Drittens soll auf der Anodenseite das stetig knapper und teurer werdende Graphit durch das reichlich verfügbare Siliziumoxid (SiOx) ersetzt werden. Weil der Energieinhalt von SiOx deutlich höher ist als der von Graphit, kann man hiermit Gewicht und Volumen der Batterien einsparen.
Als vierte Maßnahme wird das zur Beschichtung der Elektroden bisher fast ausschließlich verwendete, gefährliche Lösungsmittel NMP durch Wasser substituiert.

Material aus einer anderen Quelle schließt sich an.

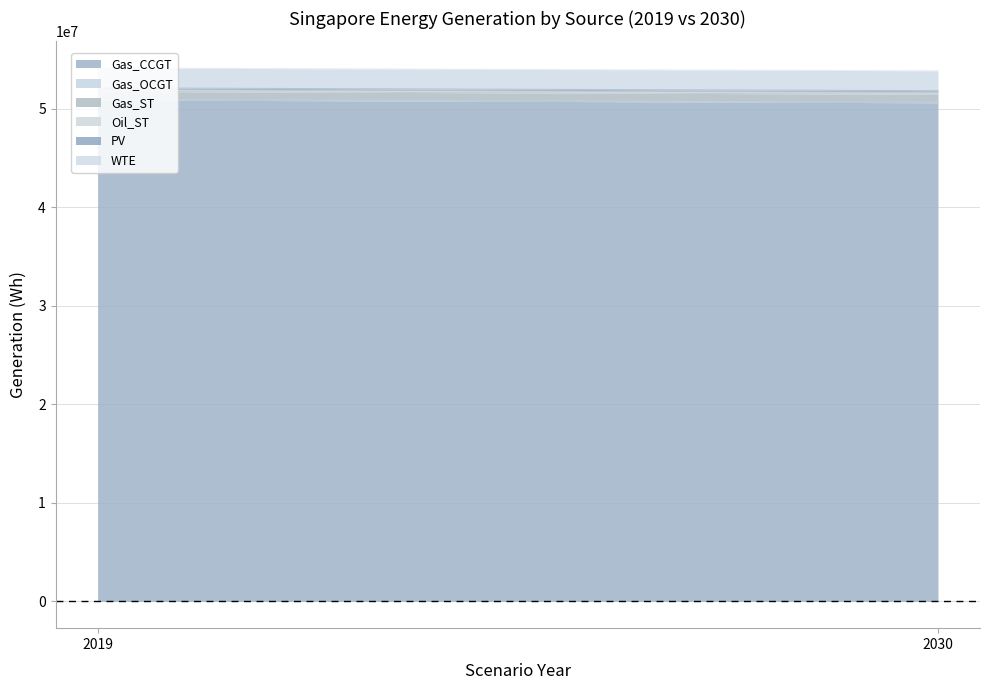

List the labels in order of WTE value, largest first.

2019, 2030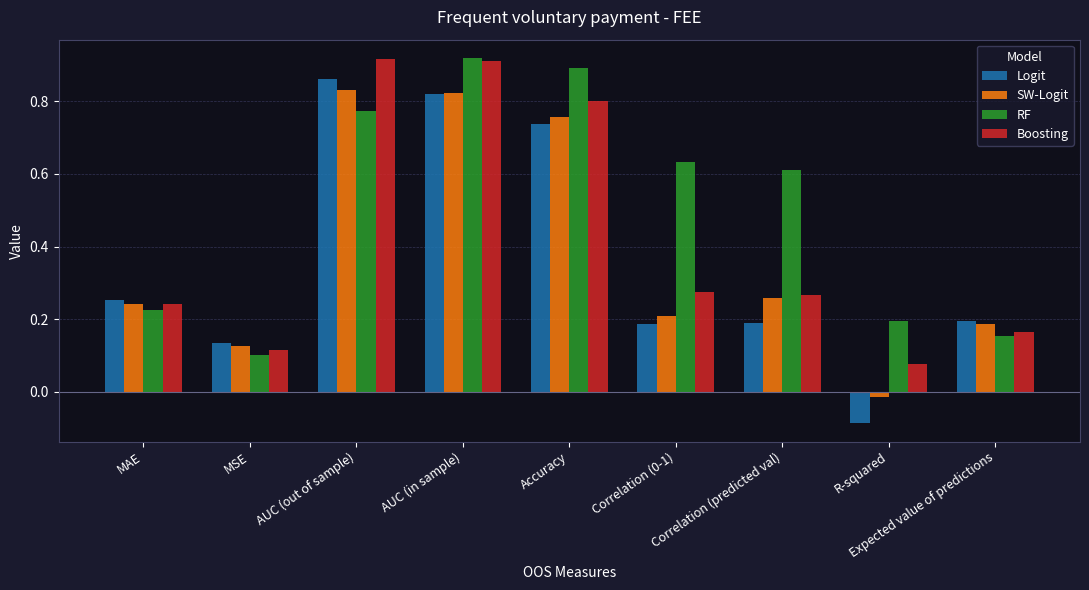

What is the average value of the Boosting series?

0.4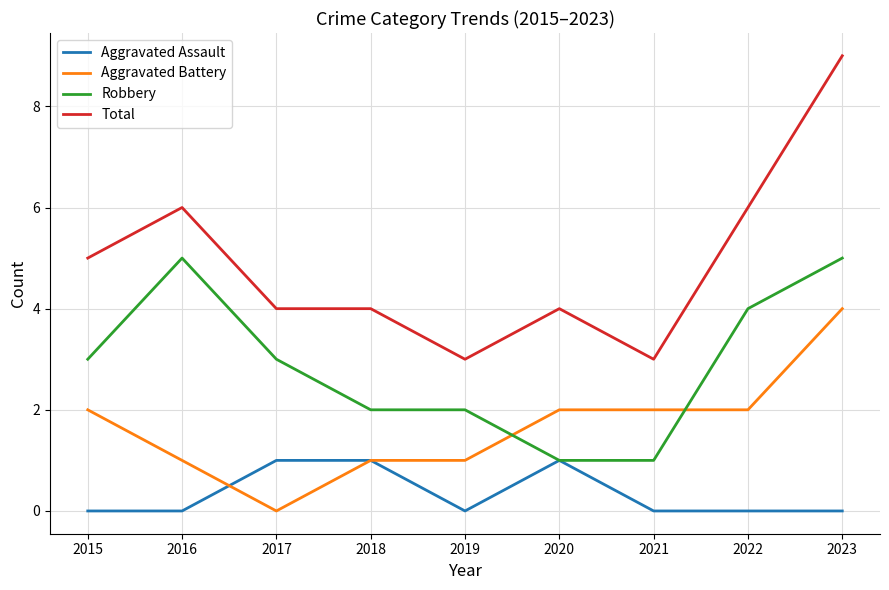

What is the highest value of the Robbery series?

5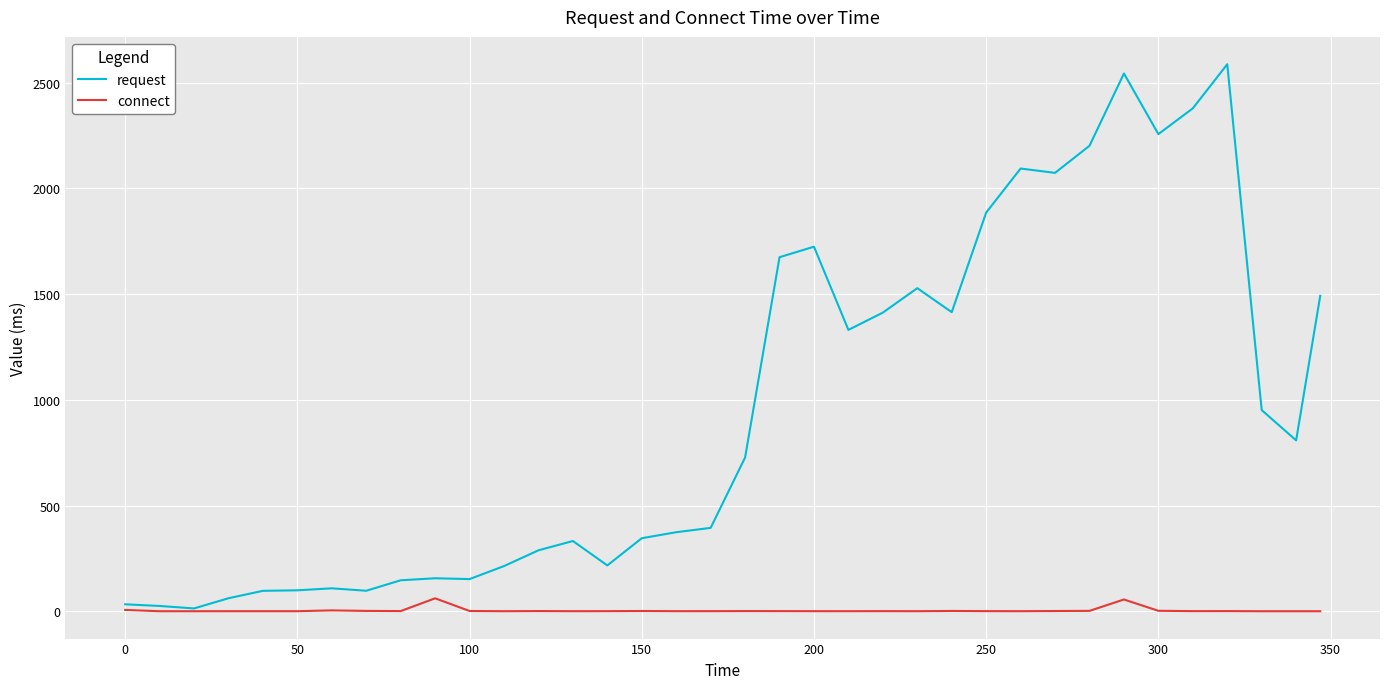

What are all the series names shown in the legend?

request, connect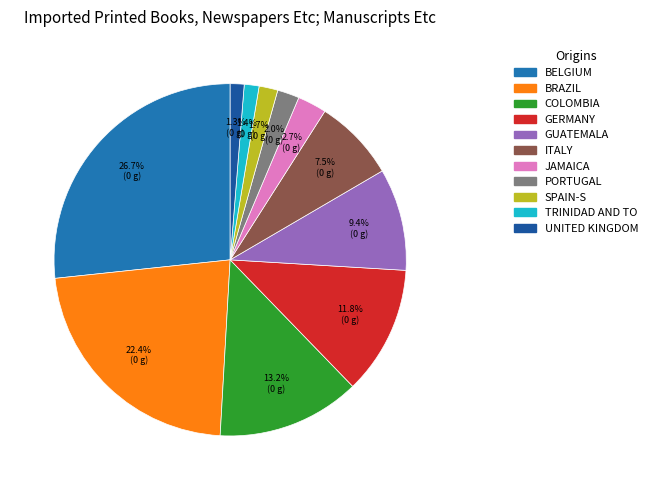

Count the number of slices in the pie.

11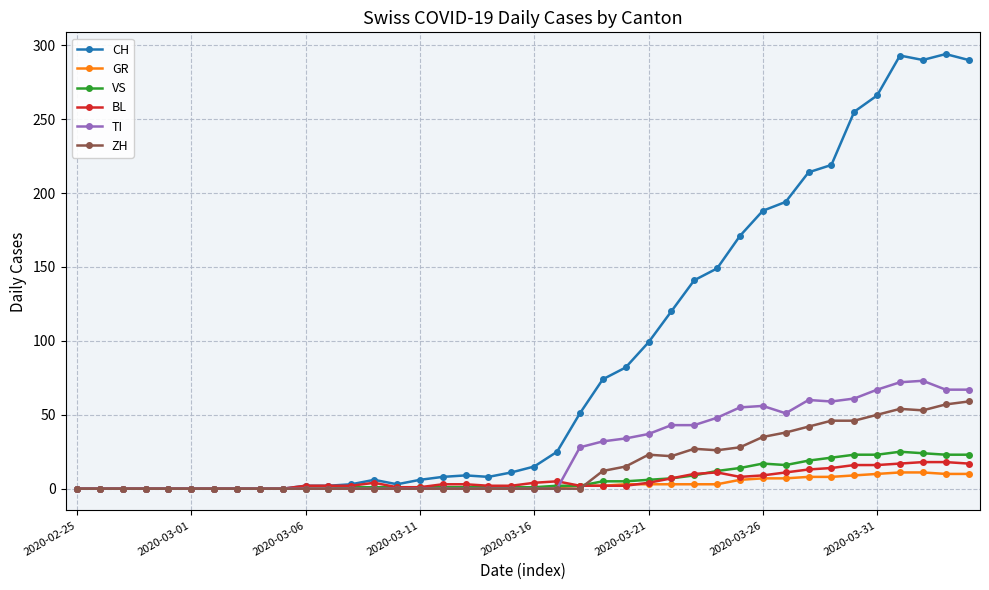

Which series has the widest spread of values?

CH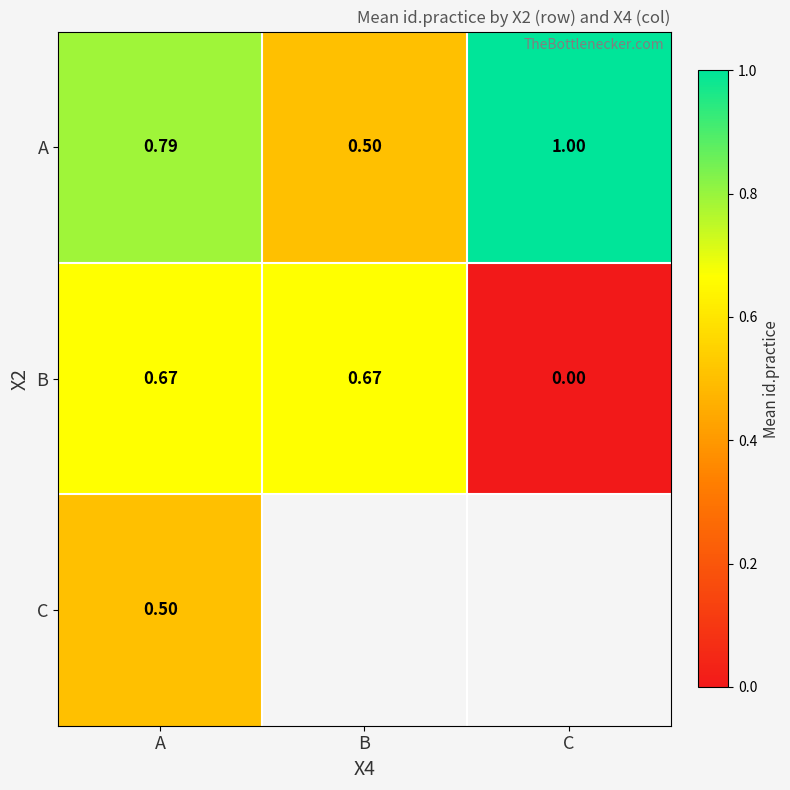

Which category has the lowest value in the B series?

C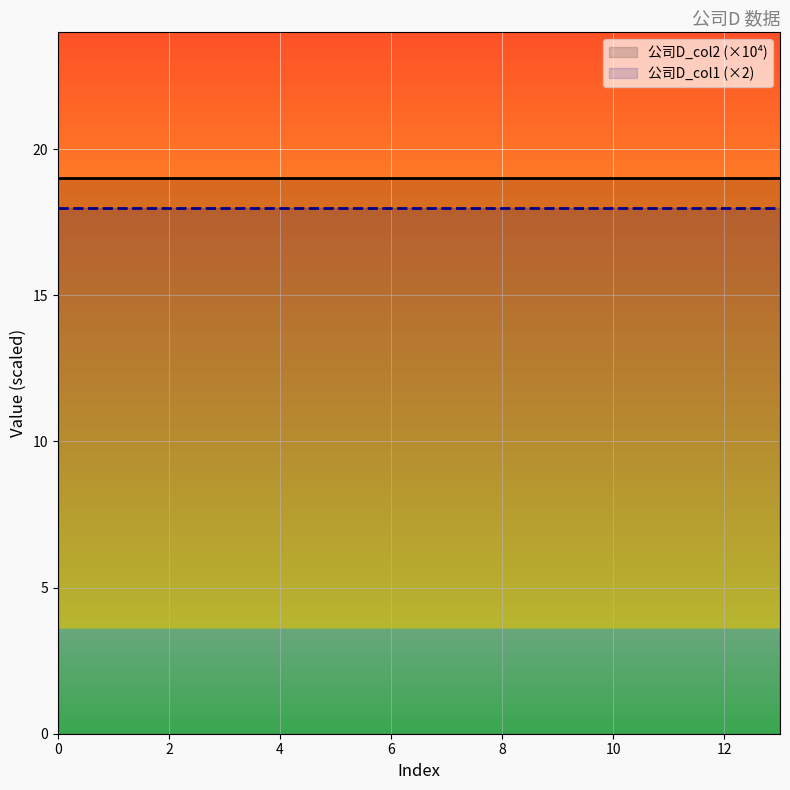

The 公司D_col2 (×10⁴) series shows 7 at 11. True or false?

False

Günstige, industrietaugliche Zellherstellung entwickeln
Alle Verbesserungen sollen in industrietaugliche Prozesse umgesetzt werden, um im Pilotmaßstab leistungsfähige und sichere Batterien bauen zu können. Hierzu müssen die Prozessanforderungen für sehr hochkapazitive Elektroden – Anode und Kathode – beim Mischen, Beschichten, Trocknen und Kalandrieren untersucht und verstanden werden. Zu diesem Zweck erforschen die Wissenschaftler und Ingenieure unter anderem die Verfahrenstechnik der Extrusion als innovative, hocheffiziente Möglichkeit des kontinuierlichen Prozessierens. Auf Basis der Erkenntnisse sollen am Ende dicke Elektroden wasserbasiert in einem industrierelevanten Rolle-zu-Rolle-Prozess herstellbar und für die Verwendung in Rundzellen wickelbar sein.
Am ZSW in Ulm werden die Prozesse auf einer eigenen Pilotlinie erprobt und in kleinen Laborbatterien als Demonstrator validiert. Parallel führt VARTA die Ergebnisse des Projekts in die Produktion von gewickelten Knopfzellen und 21700-Rundzellen ein.
Die so entwickelten Batterien können in zahlreichen Anwendungen zum Einsatz kommen. Eine wichtige Anwendung in der Mobilität ist die Luftfahrt. Batteriebetriebene Flugzeuge werden derzeit von verschiedenen Firmen entwickelt und ein hoher Energieinhalt bei höchster Sicherheit sind Schlüsselfaktoren für den Erfolg der hierfür notwendigen Hochleistungsbatterien.